Public sector workers keep the wheels turning in communities. From education to healthcare, safety to sustainability, protecting rights and liberties, or enabling economic development, they play a huge role in shaping outcomes for people, places and firms. Yet many regions are having trouble in finding new ways to attract them.
The unsung heroes
During the COVID-19 pandemic, while healthcare professionals saved lives, other public sector workers also performed heroics to keep children learning and support the elderly and find creative solutions to economic challenges and unemployment spikes both locally and nationally.
Yet growing shortages in the public service pose a critical risk to welfare. Teacher shortages, for example, harm trust in schools, communities, and student achievement, and are becoming particularly acute in deprived and rural areas. Shortages of bus and train drivers disrupt access to education and jobs. Patchy public services due to staffing gaps can erode trust in government, harm territories’ appeal, and become a vicious cycle by deterring new workers from joining overstretched public services.
Gaps where they are needed most
Shortages mainly affect rural and poorer regions, undermining outcomes and worsening geographic inequalities. While gaps in the health and education receive the most attention, in many areas they also extend to various professions including IT experts, food and safety inspectors, and administrative roles.
In Sweden and Norway, shortages of IT specialists and healthcare professionals are most acute in the less populated northern areas. In Nunavut, a northern Canadian territory, up to 38% of public administration positions and half of the health department ones are vacant. And in the US, rural areas account for nearly two-thirds of the areas with primary care health professional shortages.
Shortages also concern deprived urban places, like the Seine-Saint-Denis, France’s poorest department, located near Paris, where there are too few judges, police officers, health professionals, and teachers.
The laws of attraction
So, what can be done? OECD work shows that it’s not just about offering great jobs and career opportunities; it’s about creating good places to work. The very same job can either be a dream or a dud depending on its location. Beyond the pay cheque, various place-related factors come into play, including housing affordability, transportation, digital infrastructure, cultural and recreational amenities, social cohesion, a clean environment… and access to public services.
Strategies need to be tailored to the types of workers required. Increasingly footloose and affluent skilled workers tend to be heavily influenced by the availability of amenities and social policies, while younger professionals prioritise connectivity, and older ones cultural amenities. Equally important is to consider the regional context: Is housing affordable? Are there employment opportunities for spouses? Is high-speed internet accessible?
It’s not just about getting people in the door, it’s about retaining them. In particular, soft-landing schemes are key, since people’s first experience of a place plays a significant role in determining longer- term stays and their willingness to spread the word to others.
The very same job can either be a dream or a dud depending on its location.
Standing out from the crowd
Several governments recognise the potential of using quality-of-life factors to draw and retain public servants where needed. In Norway’s northernmost region, long-standing measures like tax cuts and student loan reductions to attract talents, especially in the public sector, have been in place for decades. Evaluations suggest their impact may be temporary, with loan reductions more effective than tax cuts. Notably, their effectiveness hinges on people’s awareness and visibility in national media. Policy makers are now turning to targeted measures to attract young workers and families with young children, including free kindergarten services.
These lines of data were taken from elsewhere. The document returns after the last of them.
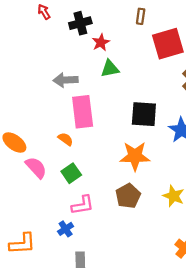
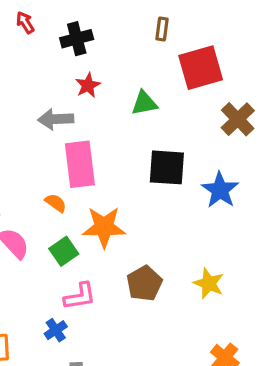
red star: (101, 42) -> (88, 85), moved
green triangle: (110, 69) -> (144, 103), moved
orange star: (135, 156) -> (104, 227), moved

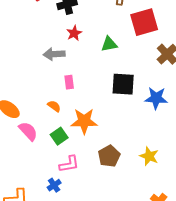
pink rectangle: (80, 164) -> (69, 82), size x0.5
blue star: (220, 190) -> (156, 98), turned -30

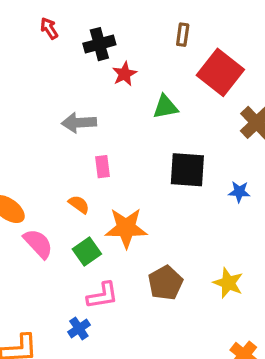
red square: (144, 22) -> (220, 72), turned -36
red star: (74, 33) -> (125, 74), moved
blue star: (156, 98) -> (239, 192), size x0.6

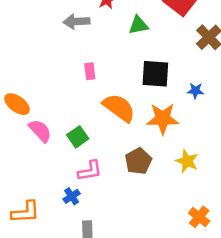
gray arrow: (79, 123) -> (76, 22), moved
orange semicircle: (79, 204) -> (119, 108), moved, size x2.0
orange star: (126, 228) -> (163, 119), moved

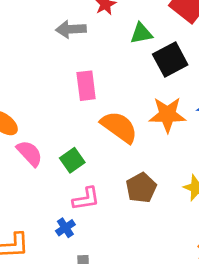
pink rectangle: (90, 71) -> (86, 86), size x1.5
black square: (155, 74) -> (170, 60), moved, turned -32
orange star: (163, 119) -> (167, 115), moved

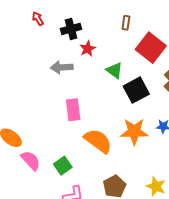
green triangle: (141, 33) -> (115, 70), turned 48

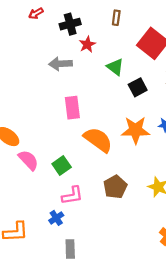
red arrow: (38, 19) -> (36, 13), turned -88
brown rectangle: (126, 23) -> (116, 18), moved
black square: (136, 90) -> (138, 87), size x0.7

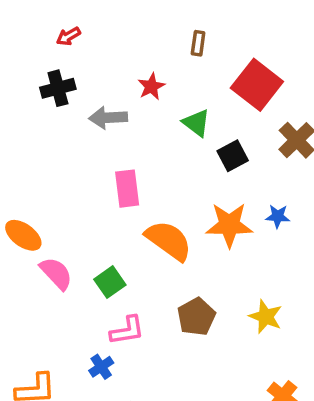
black cross: (70, 24) -> (58, 88), moved

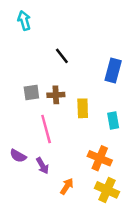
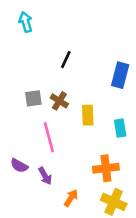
black line: (62, 56) -> (66, 60), turned 63
brown cross: (56, 95) -> (59, 101), turned 35
orange cross: (100, 158) -> (106, 168), turned -30

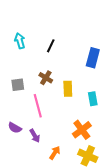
cyan arrow: (26, 22) -> (20, 41), moved
gray square: (33, 98) -> (18, 85), moved
orange cross: (106, 168) -> (82, 130), turned -30

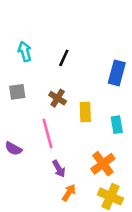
gray square: (18, 85) -> (17, 92), moved
purple semicircle: (15, 128) -> (13, 149), moved
purple arrow: (35, 136) -> (59, 169), moved

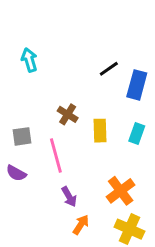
black line: (64, 58) -> (109, 69), moved, turned 30
gray square: (17, 92) -> (22, 136), moved
cyan rectangle: (117, 125) -> (137, 133), moved, turned 30

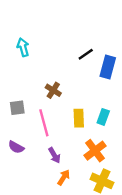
yellow rectangle: (100, 131) -> (79, 118), moved
cyan rectangle: (137, 133) -> (103, 117), moved
purple semicircle: (16, 173) -> (16, 147), moved

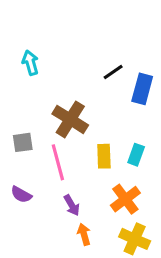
brown cross: (53, 90) -> (70, 119), size x1.6
orange arrow: (64, 177) -> (84, 234), turned -49

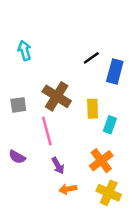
gray square: (23, 142) -> (18, 105), moved
yellow rectangle: (104, 156) -> (93, 109), moved
orange arrow: (84, 234) -> (68, 189), turned -84

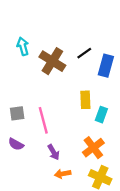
brown cross: (57, 96) -> (52, 61), moved
gray square: (18, 105) -> (17, 113), moved

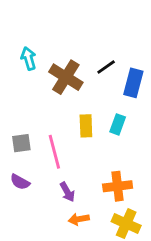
yellow rectangle: (85, 100) -> (86, 126), moved
cyan rectangle: (101, 115) -> (118, 124), moved
orange cross: (93, 148) -> (118, 186), turned 30

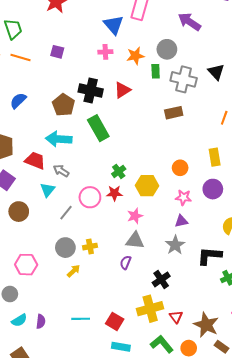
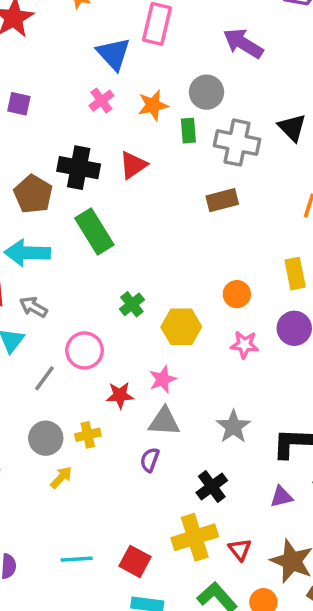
pink cross: (105, 52) -> (101, 101), turned -32
red star: (114, 193) -> (120, 395), moved
purple triangle: (181, 221) -> (281, 497), moved

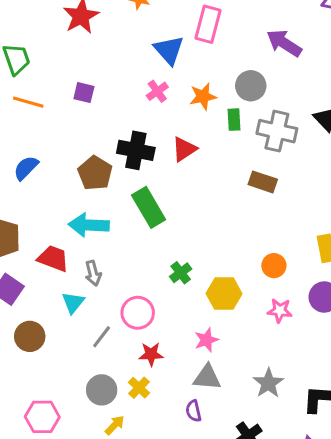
brown rectangle: (222, 200) -> (263, 182), turned 32
gray arrow: (33, 307) -> (93, 273), turned -135
red star: (120, 395) -> (151, 354), moved
yellow cross: (88, 435) -> (139, 388), turned -35
purple semicircle: (150, 460) -> (194, 411), turned -35

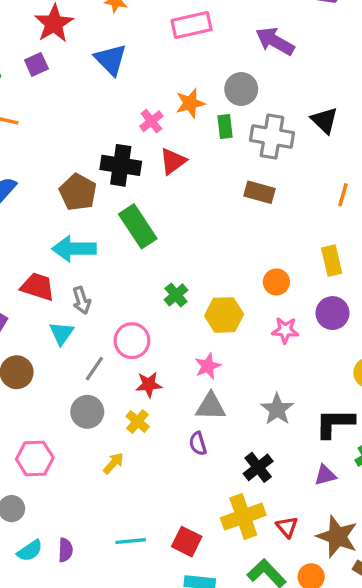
pink rectangle: (208, 24) -> (192, 25), turned 66
blue triangle: (169, 50) -> (111, 60), moved
pink cross: (157, 91) -> (151, 121), moved
purple square: (84, 93) -> (36, 64), moved, turned -35
gray circle: (102, 390) -> (87, 412), moved

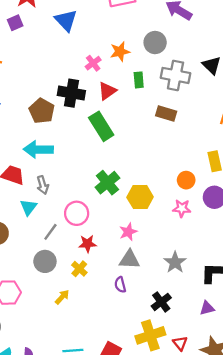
green rectangle: (225, 127) -> (139, 80), moved
green rectangle: (138, 226) -> (101, 126), moved
orange circle: (276, 282) -> (186, 180), moved
green cross: (176, 295) -> (107, 183), size x1.5

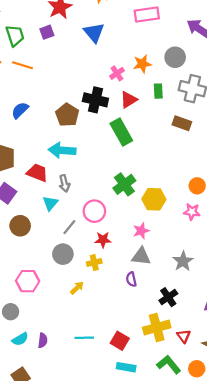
yellow cross: (79, 269) -> (94, 263), turned 32

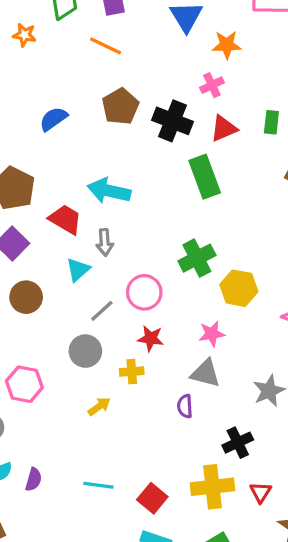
orange star: (142, 64) -> (227, 45), moved
orange line: (22, 65) -> (106, 46), moved
brown pentagon: (67, 115) -> (120, 106), moved
red triangle: (184, 336) -> (261, 492), moved

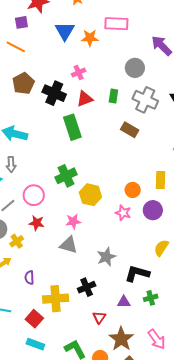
orange star: (227, 45) -> (90, 38), moved
yellow cross: (132, 372) -> (17, 241), moved, turned -32
purple semicircle: (185, 406) -> (29, 277), moved
yellow cross: (212, 487) -> (56, 299), moved

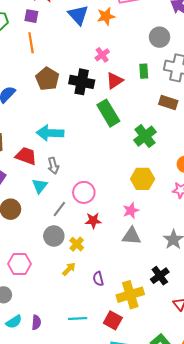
purple square: (21, 22) -> (31, 16), turned 32
orange line: (16, 47) -> (31, 43), turned 66
green cross: (66, 176) -> (145, 136), moved

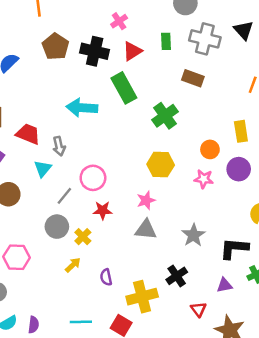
cyan arrow: (50, 133) -> (82, 108), moved

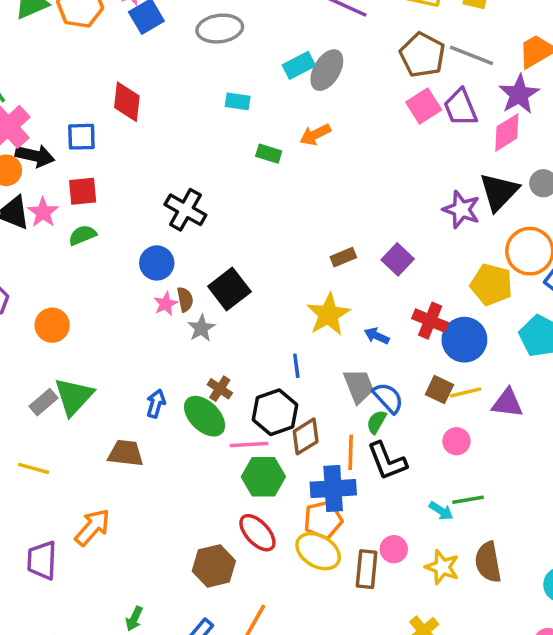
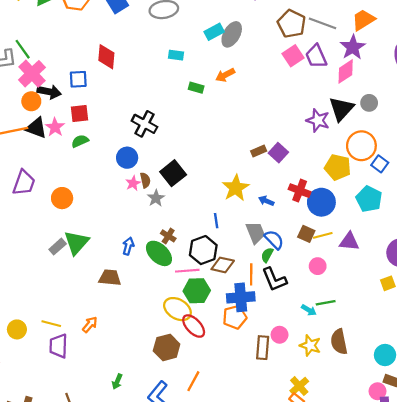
brown rectangle: (343, 257) -> (259, 151), moved
brown diamond: (306, 436) -> (223, 265), turned 45
yellow line: (34, 468) -> (51, 324), moved
orange arrow: (93, 527) -> (90, 325), size x0.7
yellow ellipse: (318, 551) -> (177, 309), moved

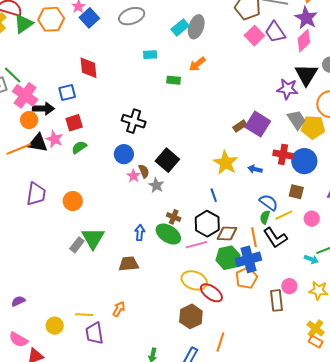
purple square: (278, 153) -> (258, 124), size x1.4
gray trapezoid: (256, 233) -> (297, 120), moved
yellow line: (323, 235) -> (284, 215), moved
green hexagon: (197, 291) -> (228, 258), moved

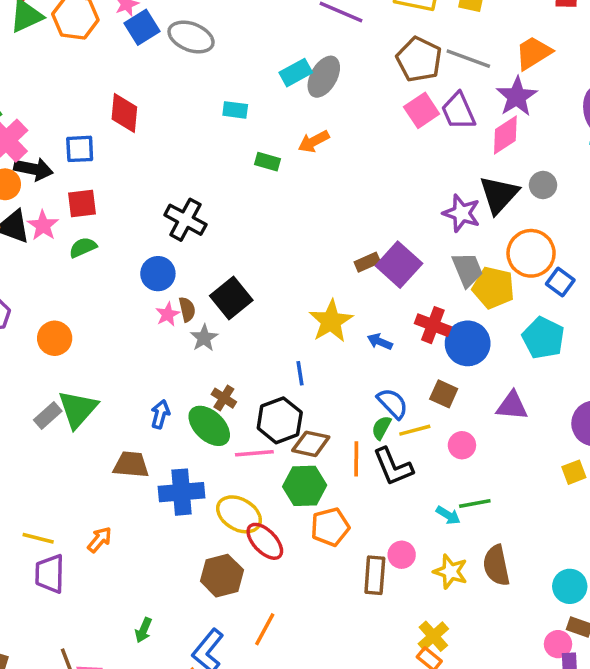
gray ellipse: (132, 16) -> (191, 37), moved, turned 30
blue cross: (248, 259) -> (181, 492), moved

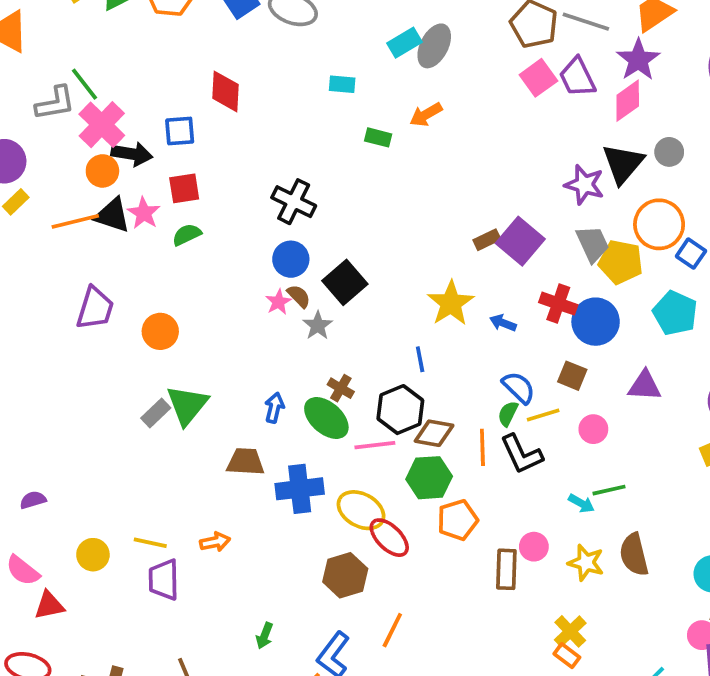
blue circle: (158, 274) -> (291, 259), moved
brown semicircle: (187, 309) -> (299, 296), turned -30
orange arrow: (100, 540) -> (215, 542), turned 40

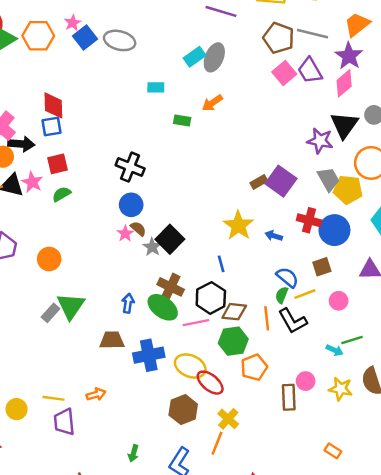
red diamond: (225, 91) -> (53, 105), moved
black square: (345, 282) -> (170, 239), moved
brown square: (572, 376) -> (322, 267), turned -36
brown cross: (341, 388) -> (171, 287), size x1.5
yellow cross: (570, 631) -> (228, 419), moved

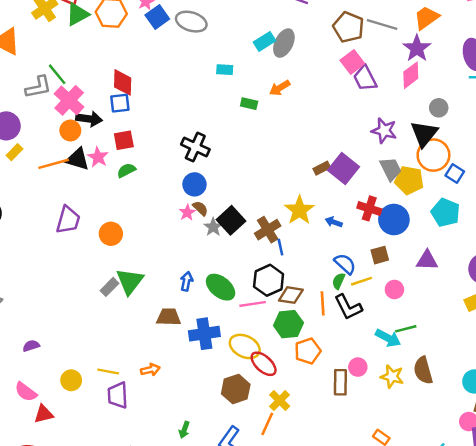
purple trapezoid: (310, 71) -> (365, 78), moved
black triangle: (344, 125) -> (424, 134), moved
brown cross: (171, 287) -> (268, 230), moved, turned 30
cyan arrow: (335, 350) -> (388, 338), size x1.5

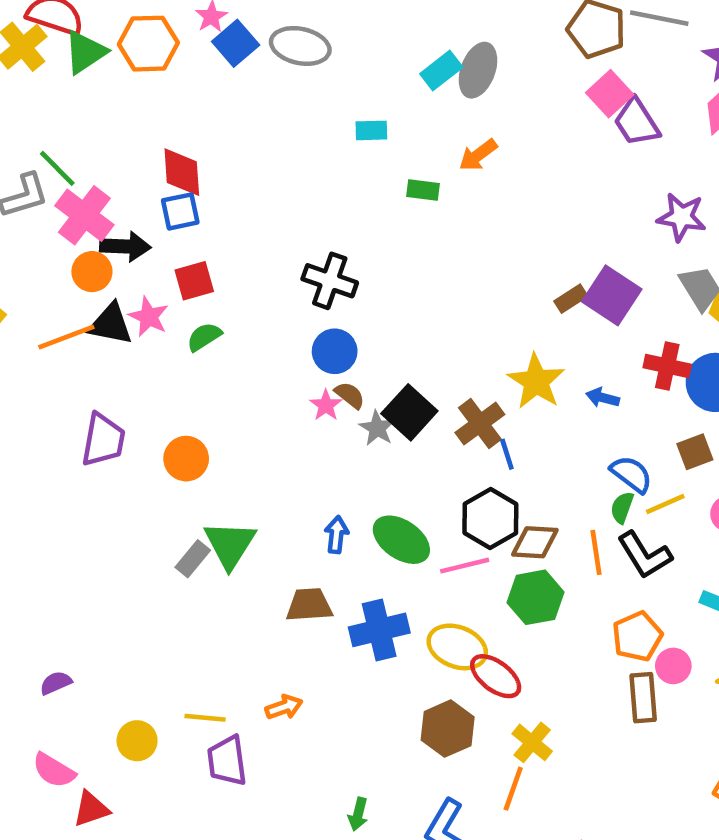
orange pentagon: (308, 351) -> (637, 636), moved

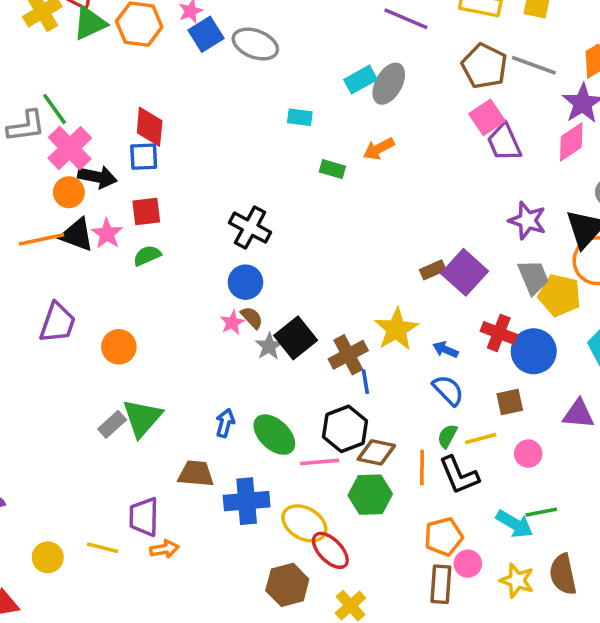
blue semicircle: (631, 474) -> (448, 390), moved
purple trapezoid: (227, 761) -> (144, 517), moved

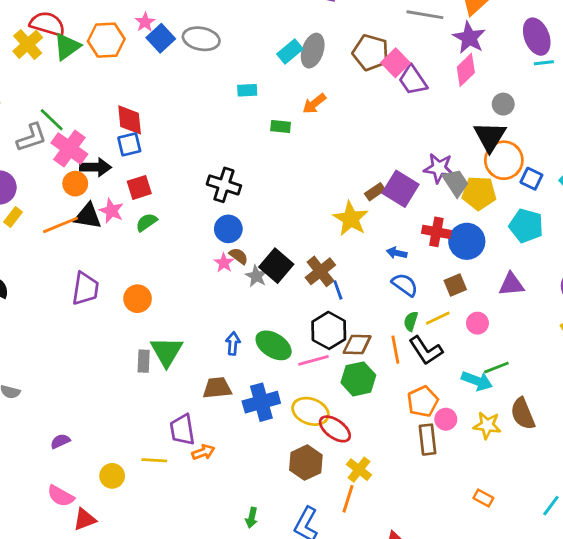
brown pentagon: (484, 66) -> (371, 53), moved
purple star: (527, 220) -> (439, 168), moved
yellow star: (396, 329) -> (351, 219), moved
gray rectangle: (112, 424) -> (144, 361), turned -35

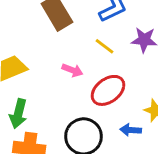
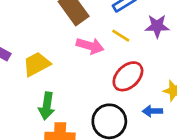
pink arrow: (72, 70) -> (90, 46), moved, size x1.4

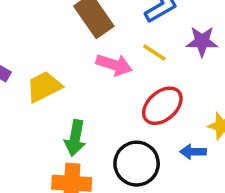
green arrow: (47, 106) -> (75, 138), moved

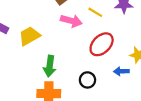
black circle: (137, 164) -> (87, 80), size x0.6

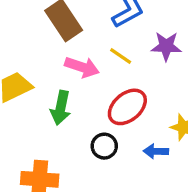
green arrow: (50, 66) -> (61, 108), moved
black circle: (87, 80) -> (104, 146), moved

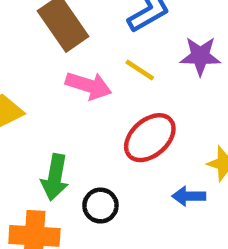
green arrow: (61, 108) -> (55, 177), moved
black circle: (104, 146) -> (100, 206), moved

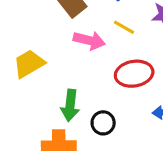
red ellipse: (150, 138) -> (134, 74), turned 36

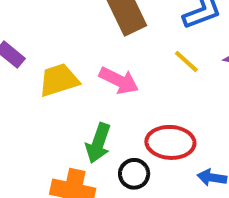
pink arrow: (89, 40) -> (119, 81), moved
red ellipse: (134, 74) -> (170, 142), moved

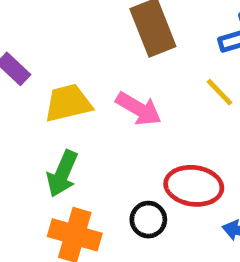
green arrow: (98, 143) -> (62, 174), moved

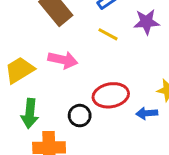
black circle: (148, 220) -> (80, 116), moved

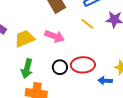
black circle: (80, 116) -> (60, 67), moved

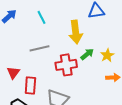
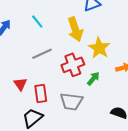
green arrow: (87, 54) -> (93, 79), moved
yellow star: (107, 55) -> (99, 48), moved, size x1.5

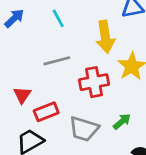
green arrow: (93, 79) -> (122, 121), moved
red rectangle: (41, 94) -> (46, 112), turned 66

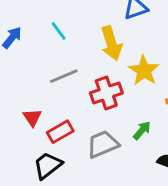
gray trapezoid: (84, 129) -> (103, 144), turned 148

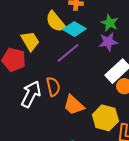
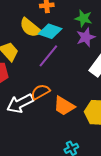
orange semicircle: (53, 87) -> (40, 92), turned -96
white arrow: (31, 94) -> (20, 103), turned -132

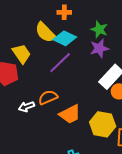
white arrow: (20, 103) -> (26, 107), size x0.6
orange trapezoid: (64, 106) -> (70, 114), turned -65

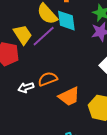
cyan diamond: (65, 38) -> (66, 21), turned 55
purple line: (60, 63) -> (44, 36), moved

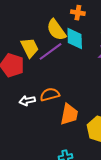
orange trapezoid: (69, 97) -> (69, 114), turned -60

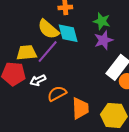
yellow trapezoid: (30, 48) -> (27, 53), turned -55
white arrow: (27, 101) -> (38, 80), moved

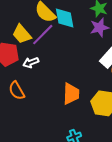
yellow trapezoid: (27, 53) -> (22, 34), turned -130
orange semicircle: (57, 94) -> (17, 91), moved, turned -96

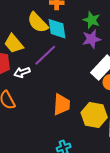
purple line: (43, 35) -> (45, 55), moved

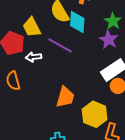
purple star: (92, 39) -> (109, 40), turned 30
purple line: (45, 55) -> (60, 45), turned 60

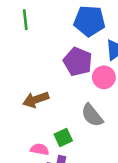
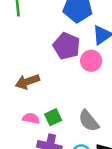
gray semicircle: (92, 115) -> (89, 121), moved
pink semicircle: (40, 149) -> (31, 118), moved

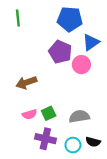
pink semicircle: (31, 118) -> (30, 114), turned 152
gray semicircle: (89, 121) -> (79, 116), turned 120

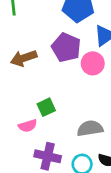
brown arrow: (26, 83) -> (24, 58), moved
green square: (49, 113) -> (46, 107), moved

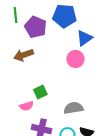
purple pentagon: (66, 47) -> (35, 27), moved

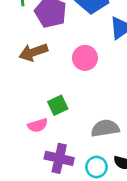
pink circle: (75, 59) -> (85, 58), moved

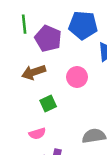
green square: (58, 105) -> (48, 103), moved

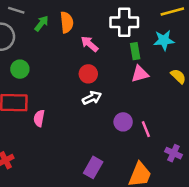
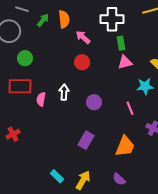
cyan star: (164, 40) -> (145, 86), moved
white arrow: (92, 98) -> (64, 92), moved, turned -63
purple circle: (123, 122) -> (94, 102), moved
In France, the government has announced the construction of housing reserved for public workers on land owned by the state and local authorities. At the local level, in the Eure department, innovative solutions to address the talent gap involve creating a one-stop shop to improve access to healthcare services for public servants and their families in underserved areas. Meanwhile the French Ministry of Armed Forces has implemented a family support plan that offers childcare services, addresses housing shortages, facilitates homeownership through loans, provides educational support for children, and supports spouses’ career mobility through collaborations with hospitals, local government services, and employment offices.
In the United States, states are tackling the talent gap by expanding remote work options, providing a remote option to nearly half of workers, a sharp increase from the pre-pandemic level of less than 5%. This shift to more flexible working will help staff balance work with caring duties and overcome challenges in public transport in remote areas. Public employers are also encouraging staff retention through homeownership programs. In Baltimore, for instance, 1 229 city employees have already benefited from grants provided by the “Live Near Your Work” programme. States are also diversifying their recruitment strategies by forming partnerships with unusual local collaborators, like Departments of Corrections, to hire people who were incarcerated, or refugee organisations.
Subnational governments are innovating and adjusting their approaches as they go. They have learned to move beyond the payslip towards more targeted approaches that emphasises the perks of the job, career prospects, community support and quality of life in the regions where these vital roles are located. These strategies that ensure that workers come – and stay – for the right reasons, keeping the wheels turning for years to come.